## Work request:
Collect each line of the material that contains the string "بالساعه". Case counts.

## Given records:
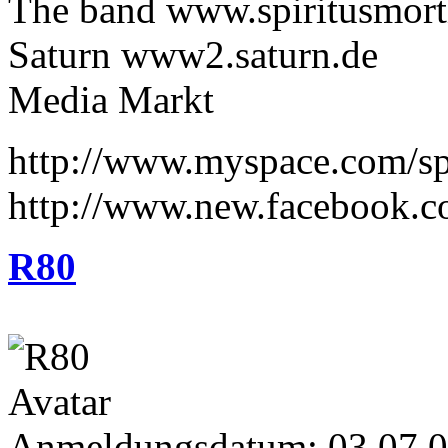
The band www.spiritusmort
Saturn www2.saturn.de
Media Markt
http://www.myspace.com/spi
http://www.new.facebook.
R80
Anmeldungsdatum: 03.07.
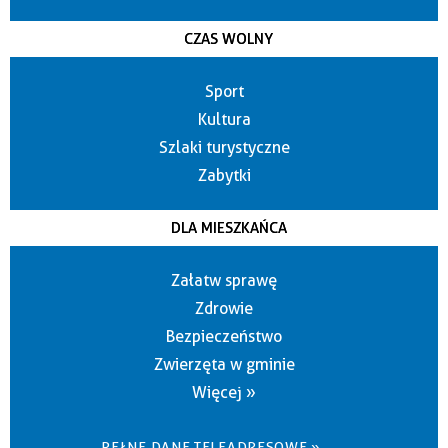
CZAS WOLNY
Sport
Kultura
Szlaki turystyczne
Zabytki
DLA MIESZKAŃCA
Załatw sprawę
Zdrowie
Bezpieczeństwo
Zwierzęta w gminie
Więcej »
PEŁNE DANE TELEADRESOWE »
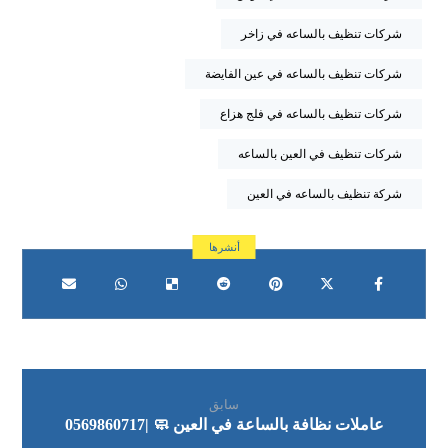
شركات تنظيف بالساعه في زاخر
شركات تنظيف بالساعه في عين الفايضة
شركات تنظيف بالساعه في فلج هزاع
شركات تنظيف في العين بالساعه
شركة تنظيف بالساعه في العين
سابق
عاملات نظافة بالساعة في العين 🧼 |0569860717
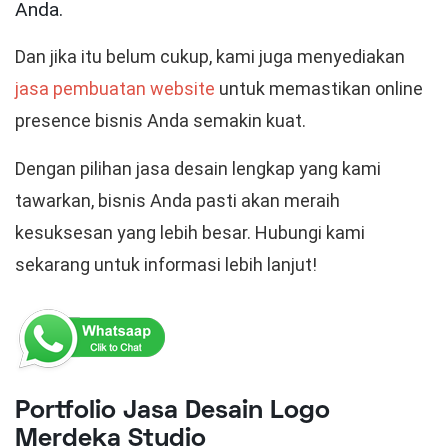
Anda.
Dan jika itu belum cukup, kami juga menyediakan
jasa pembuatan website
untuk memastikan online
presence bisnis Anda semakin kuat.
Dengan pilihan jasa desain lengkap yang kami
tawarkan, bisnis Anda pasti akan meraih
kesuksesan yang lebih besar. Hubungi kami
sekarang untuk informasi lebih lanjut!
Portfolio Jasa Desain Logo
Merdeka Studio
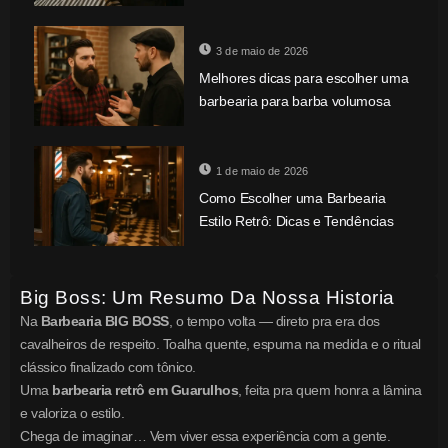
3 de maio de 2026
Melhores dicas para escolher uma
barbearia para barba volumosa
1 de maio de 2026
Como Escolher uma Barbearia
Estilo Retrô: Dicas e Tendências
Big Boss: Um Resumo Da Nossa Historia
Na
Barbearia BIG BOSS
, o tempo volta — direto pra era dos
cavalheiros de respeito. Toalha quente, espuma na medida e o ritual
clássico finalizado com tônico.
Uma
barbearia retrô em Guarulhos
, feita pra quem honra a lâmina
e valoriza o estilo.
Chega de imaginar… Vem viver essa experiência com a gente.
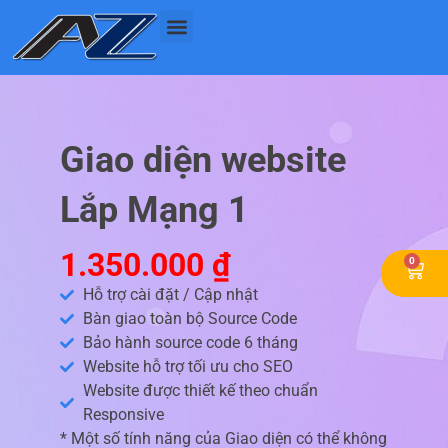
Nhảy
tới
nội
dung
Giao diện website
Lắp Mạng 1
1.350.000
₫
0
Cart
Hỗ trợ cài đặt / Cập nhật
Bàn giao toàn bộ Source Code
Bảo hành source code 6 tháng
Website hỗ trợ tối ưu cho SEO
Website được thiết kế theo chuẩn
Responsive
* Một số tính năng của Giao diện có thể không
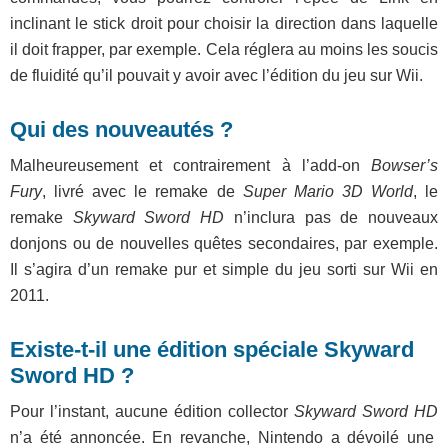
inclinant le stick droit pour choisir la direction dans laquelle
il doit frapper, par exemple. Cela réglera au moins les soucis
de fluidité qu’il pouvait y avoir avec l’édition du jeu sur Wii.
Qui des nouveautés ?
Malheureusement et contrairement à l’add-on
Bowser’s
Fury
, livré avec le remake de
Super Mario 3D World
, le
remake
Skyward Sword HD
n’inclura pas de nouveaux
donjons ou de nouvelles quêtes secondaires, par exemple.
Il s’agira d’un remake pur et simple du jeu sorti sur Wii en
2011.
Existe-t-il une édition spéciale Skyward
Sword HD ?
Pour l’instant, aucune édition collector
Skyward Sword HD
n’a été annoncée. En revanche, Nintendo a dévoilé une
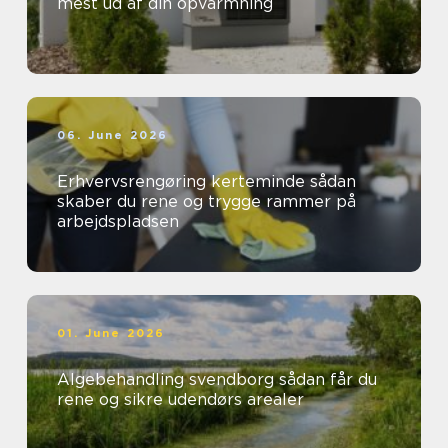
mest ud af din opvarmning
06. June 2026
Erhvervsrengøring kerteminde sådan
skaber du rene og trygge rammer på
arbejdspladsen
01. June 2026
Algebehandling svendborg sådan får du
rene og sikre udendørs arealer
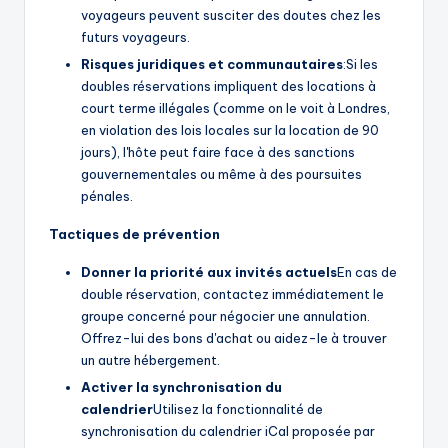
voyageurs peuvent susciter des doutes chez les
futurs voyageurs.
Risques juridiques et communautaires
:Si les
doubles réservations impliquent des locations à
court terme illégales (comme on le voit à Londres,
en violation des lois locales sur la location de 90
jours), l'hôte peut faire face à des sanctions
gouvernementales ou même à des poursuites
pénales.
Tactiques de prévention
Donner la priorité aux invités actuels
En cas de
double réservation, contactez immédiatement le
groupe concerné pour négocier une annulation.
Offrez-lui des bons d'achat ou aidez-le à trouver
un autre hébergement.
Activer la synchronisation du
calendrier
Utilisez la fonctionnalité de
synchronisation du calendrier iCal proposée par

## Your solution:
شركات تنظيف بالساعه في زاخر
شركات تنظيف بالساعه في عين الفايضة
شركات تنظيف بالساعه في فلج هزاع
شركات تنظيف في العين بالساعه
شركة تنظيف بالساعه في العين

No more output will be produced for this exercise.